We have watched the battle for evidence-informed reading instruction in Australia for a number of years - with more and more people of varying roles coming on board with the international research findings but at the same time as phonics detractors and proponents of some form of 'balanced literacy' continue to argue against the need for systematic synthetic phonics and the implementation of a national phonics check. I just wish we could speed up this battle and ensure provision of the the best literacy foundations for all the children.
Will we see the 'tipping point' in Australia any time soon?
Poor phonics instruction fuelling decline in children's reading skills: study
By EducationHQ News Team
Published February 21, 2020
Early primary students’ reading skills are declining, a new study claims.
https://educationhq.com/news/poor-phoni ... udy-73926/
The report was funded by the Australian Research Council and tracked the development of 118 students from schools in disadvantaged communities, as well as the quality of teaching and support they received.
The students completed standardised measures assessing their development, attitudes, relationships, behaviour, oral language competence, and progress in literacy and numeracy.
The researchers write that, "scaled scores from the 118 children in our sample show a significant decline in word-level reading scores over time relative to age norms.”
Some at-risk students that initially recorded ‘below average’ results fell to ‘poor’ or ‘very poor’ over time. The study found that very few of these students ever had access to “evidence-based reading interventions”.
Instead, these students were more likely to receive behaviour plans, wobble chairs or supervision from teaching aides.
“We found that it was rare for teachers to consider behaviour as a possible indicator of underlying academic difficulties,” Graham said.
“Instead, teachers typically viewed it the other way around – that behaviour affects learning.
State education ministers recently agreed to back the Federal Government’s plan to embed the teaching of phonics and reading instruction into initial teacher education (ITE) and increase the amount of time allocated to literacy in ITE courses.

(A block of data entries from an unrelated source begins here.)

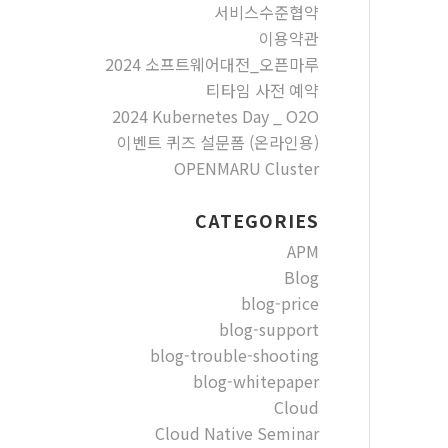
서비스수준협약
이용약관
2024 소프트웨어대전_오픈마루
티타임 사전 예약
2024 Kubernetes Day _ O2O
이벤트 퀴즈 설문폼 (온라인용)
OPENMARU Cluster
CATEGORIES
APM
Blog
blog-price
blog-support
blog-trouble-shooting
blog-whitepaper
Cloud
Cloud Native Seminar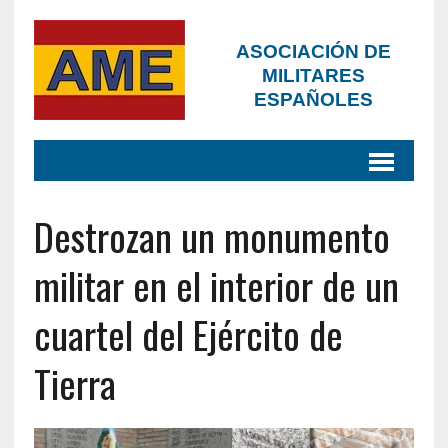
ASOCIACIÓN DE
MILITARES
ESPAÑOLES
Destrozan un monumento
militar en el interior de un
cuartel del Ejército de
Tierra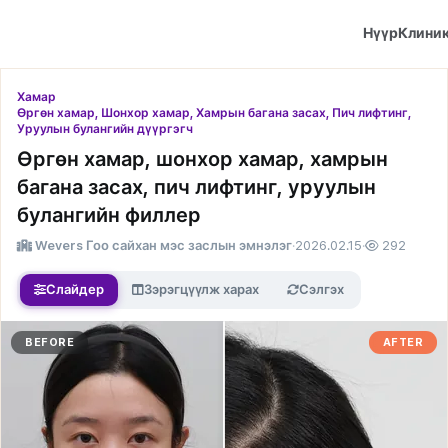
Нүүр
Клини
Хамар
Өргөн хамар, Шонхор хамар, Хамрын багана засах, Пич лифтинг,
Уруулын булангийн дүүргэгч
Өргөн хамар, шонхор хамар, хамрын
багана засах, пич лифтинг, уруулын
булангийн филлер
Wevers Гоо сайхан мэс заслын эмнэлэг
·
2026.02.15
·
292
Слайдер
Зэрэгцүүлж харах
Сэлгэх
BEFORE
AFTER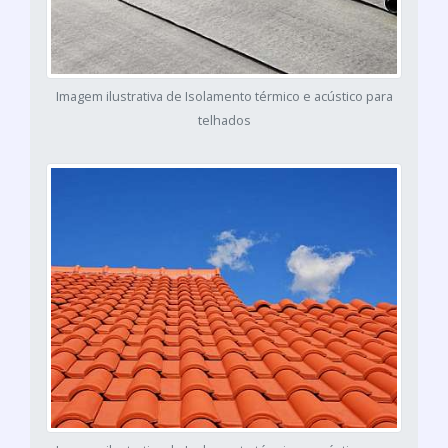
Imagem ilustrativa de Isolamento térmico e acústico para
telhados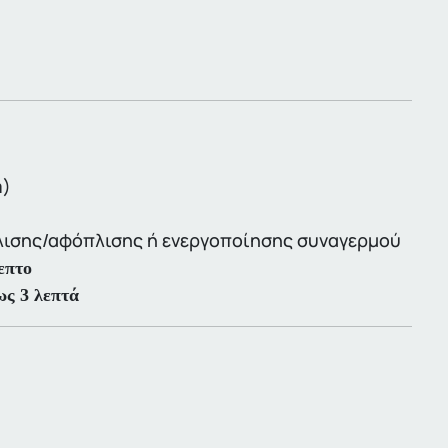
m)
όπλισης/αφόπλισης ή ενεργοποίησης συναγερμού
επτο
ως 3 λεπτά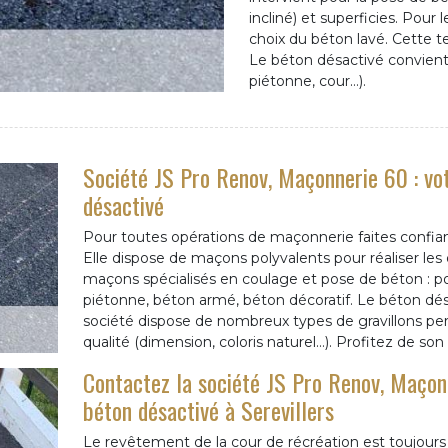
incliné) et superficies. Pour 
choix du béton lavé. Cette t
Le béton désactivé convient 
piétonne, cour…).
Société JS Pro Renov, Maçonnerie 60 : vot
désactivé
Pour toutes opérations de maçonnerie faites confia
Elle dispose de maçons polyvalents pour réaliser les
maçons spécialisés en coulage et pose de béton : po
piétonne, béton armé, béton décoratif. Le béton désa
société dispose de nombreux types de gravillons per
qualité (dimension, coloris naturel…). Profitez de son
Contactez la société JS Pro Renov, Maçonn
béton désactivé à Serevillers
Le revêtement de la cour de récréation est toujours 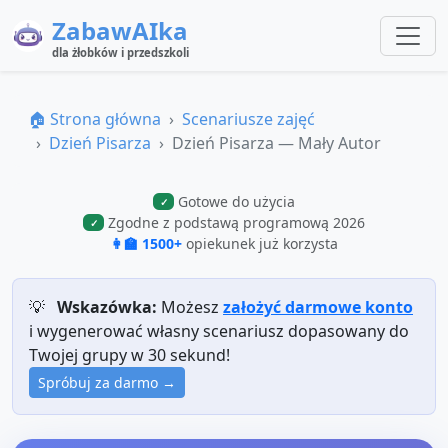
ZabawAIka
dla żłobków i przedszkoli
🏠 Strona główna
Scenariusze zajęć
Dzień Pisarza
Dzień Pisarza — Mały Autor
Gotowe do użycia
✓
Zgodne z podstawą programową 2026
✓
👩‍🏫 1500+
opiekunek już korzysta
💡
Wskazówka:
Możesz
założyć darmowe konto
i wygenerować własny scenariusz dopasowany do
Twojej grupy w 30 sekund!
Spróbuj za darmo →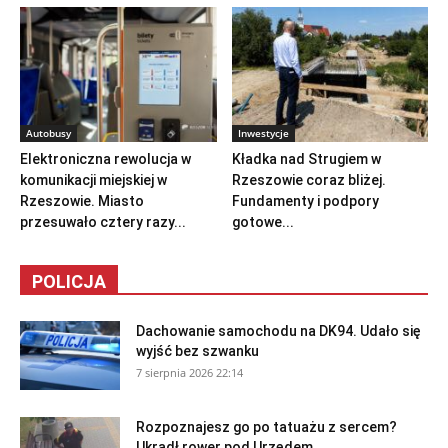
Autobusy
Inwestycje
Elektroniczna rewolucja w
Kładka nad Strugiem w
komunikacji miejskiej w
Rzeszowie coraz bliżej.
Rzeszowie. Miasto
Fundamenty i podpory
przesuwało cztery razy...
gotowe...
POLICJA
Dachowanie samochodu na DK94. Udało się
wyjść bez szwanku
7 sierpnia 2026 22:14
Rozpoznajesz go po tatuażu z sercem?
Ukradł rower pod Urzędem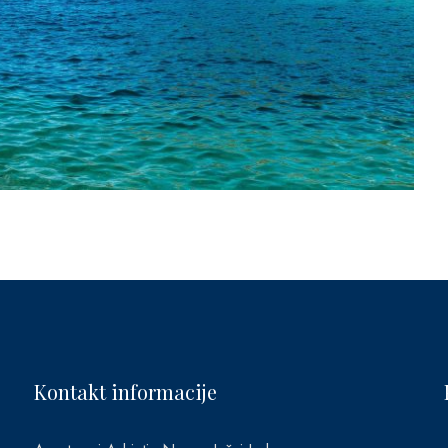
Kontakt informacije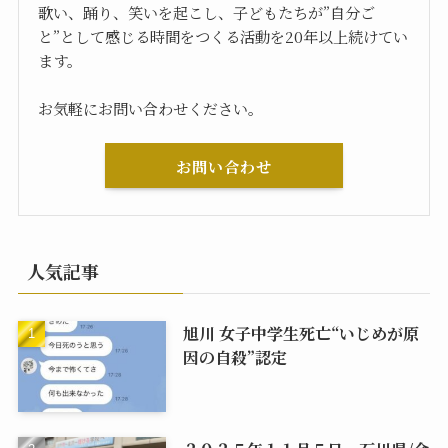
歌い、踊り、笑いを起こし、子どもたちが”自分ご
と”として感じる時間をつくる活動を20年以上続けてい
ます。
お気軽にお問い合わせください。
お問い合わせ
人気記事
旭川 女子中学生死亡“いじめが原
因の自殺”認定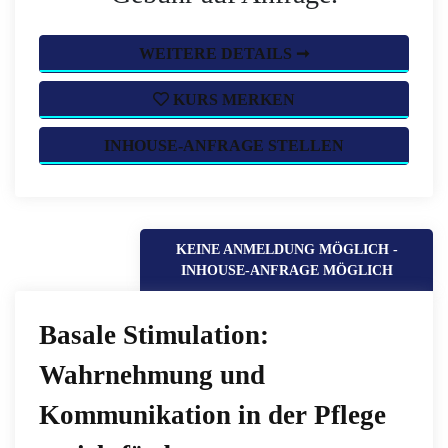
WEITERE DETAILS ➞
KURS MERKEN
INHOUSE-ANFRAGE STELLEN
KEINE ANMELDUNG MÖGLICH -
INHOUSE-ANFRAGE MÖGLICH
Basale Stimulation:
Wahrnehmung und
Kommunikation in der Pflege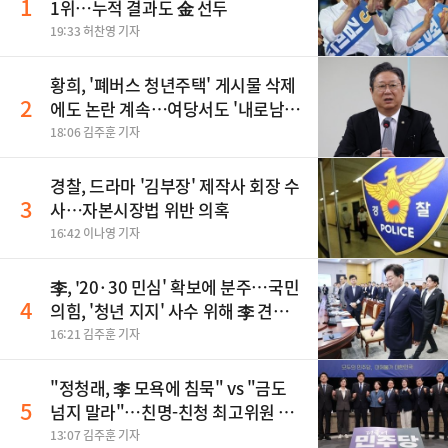
1
1위…누적 결과도 金 선두
19:33 허찬영 기자
황희, '폐버스 청년주택' 게시물 삭제
2
에도 논란 계속…여당서도 '내로남
불' 비판
18:06 김주훈 기자
경찰, 드라마 '김부장' 제작사 회장 수
3
사…자본시장법 위반 의혹
16:42 이나영 기자
李, '20·30 민심' 확보에 분주…국민
4
의힘, '청년 지지' 사수 위해 李 견제
사활
16:21 김주훈 기자
"정청래, 李 모욕에 침묵" vs "금도
5
넘지 말라"…친명-친청 최고위원 후
보, 제주서 격돌
13:07 김주훈 기자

Professor Pamela Snow is a member of the IFERI's Advisory Group. She is an outstanding and prolific blogger and a contributor to the featured study.
“This finding suggests that explicit phonics-based instruction is potentially a neglected component of reading instruction,” lead researcher Professor Linda Graham said.
“This is a common criticism of the ‘balanced literacy’ approach; an approach that dominates early reading instruction in most Australian schools.”
Graham worked alongside Associate Professor Sonia White and Haley Tancredi from QUT, Professor Pamela Snow from La Trobe University and Dr Kathy Cologon from Macquarie University to produce the report.